K.S.A. 44-528 provides the procedures for review and modification of an award. Under the statute, an award, whether it provides for future compensation or not, may be reviewed by the ALJ for good cause shown by any interested party. K.S.A. 44-510(c)(1) describes the change of physician proceeding. It is the duty of the employer to provide the services of a health care provider. K.S.A. 44-510(a). Under K.S.A. 44-510(c)(1), the employee may ask the ALJ to authorize the appointment of some other health care provider after finding the services provided by the employer are unsatisfactory. In such a case, the employer must submit the names of three physicians. The employee selects one name from the list, and that physician is deemed authorized.
Although Bryant's filing under the preliminary hearing procedures in this case was improper, Bryant's failure to follow proper procedures does not automatically require reversal of the ALJ's order. Under K.S.A. 44-534(a), any party may apply in writing to the Director to have an ALJ resolve a dispute. In reviewing cases, the ALJ "shall not be bound by technical rules of procedure, but shall give the parties reasonable opportunity to be heard and to present evidence, insure the employee and the employer an expeditious hearing and act reasonably without partiality." K.S.A. 44-523(a).

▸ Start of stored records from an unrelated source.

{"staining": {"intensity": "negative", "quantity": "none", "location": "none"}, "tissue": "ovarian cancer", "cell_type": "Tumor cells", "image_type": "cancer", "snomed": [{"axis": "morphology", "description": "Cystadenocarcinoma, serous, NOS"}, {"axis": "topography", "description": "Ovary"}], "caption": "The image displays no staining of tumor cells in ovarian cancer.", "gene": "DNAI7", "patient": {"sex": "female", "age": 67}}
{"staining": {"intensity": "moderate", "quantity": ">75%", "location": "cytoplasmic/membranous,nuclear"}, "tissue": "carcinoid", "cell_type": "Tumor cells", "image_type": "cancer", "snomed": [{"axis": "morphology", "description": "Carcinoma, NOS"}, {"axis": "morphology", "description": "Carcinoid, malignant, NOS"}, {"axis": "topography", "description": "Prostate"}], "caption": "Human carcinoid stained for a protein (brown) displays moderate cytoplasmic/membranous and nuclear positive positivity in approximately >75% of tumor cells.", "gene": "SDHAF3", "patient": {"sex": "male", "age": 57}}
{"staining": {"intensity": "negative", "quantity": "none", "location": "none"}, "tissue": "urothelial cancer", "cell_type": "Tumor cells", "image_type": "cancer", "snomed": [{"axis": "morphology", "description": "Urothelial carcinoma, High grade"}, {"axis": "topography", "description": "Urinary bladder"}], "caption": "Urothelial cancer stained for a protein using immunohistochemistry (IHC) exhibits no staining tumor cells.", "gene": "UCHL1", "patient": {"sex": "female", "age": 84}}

The award entered by the Director allowed Bryant to seek future medical treatment upon application and review. When U.S.D. 259 refused to pay for medical costs she incurred from seeing Ekengren, Bryant applied in writing for a review. Approximately 2 months before the hearing, Bryant furnished U.S.D. 259 with notice that she intended to ask the ALJ to authorize Ekengren. At least 1 year before the hearing, U.S.D. 259 had knowledge that Sparks had released Bryant and was no longer treating her.
The ALJ did not recharacterize Bryant's request for a change in benefits as a motion for a change of physician as U.S.D. 259 suggests. Sparks' status as the authorized physician was in dispute. The ALJ simply resolved the dispute by utilizing a method similar to that set forth in K.S.A. 44-510(c)(1).
U.S.D. 259 was provided with sufficient notice that Bryant was not receiving treatment from Sparks and wished to have Ekengren authorized. It was afforded a reasonable opportunity to be heard and present evidence. Nothing in the record indicates the ALJ acted unreasonably or with partiality. The ALJ neither authorized Ekengren nor required U.S.D. 259 to pay the outstanding medical bills as Bryant requested. Although this case was procedurally irregular, the ALJ did not exceed her jurisdiction in ordering U.S.D. 259 to submit the names of three physicians for authorization.
1REPORTER'S NOTE: Previously filed as an unpublished opinion, the Supreme Court granted a motion to publish by an order dated, September 28, 1999, pursuant to Rule 7.04 (1998 Kan. Ct. R. Annot. 44).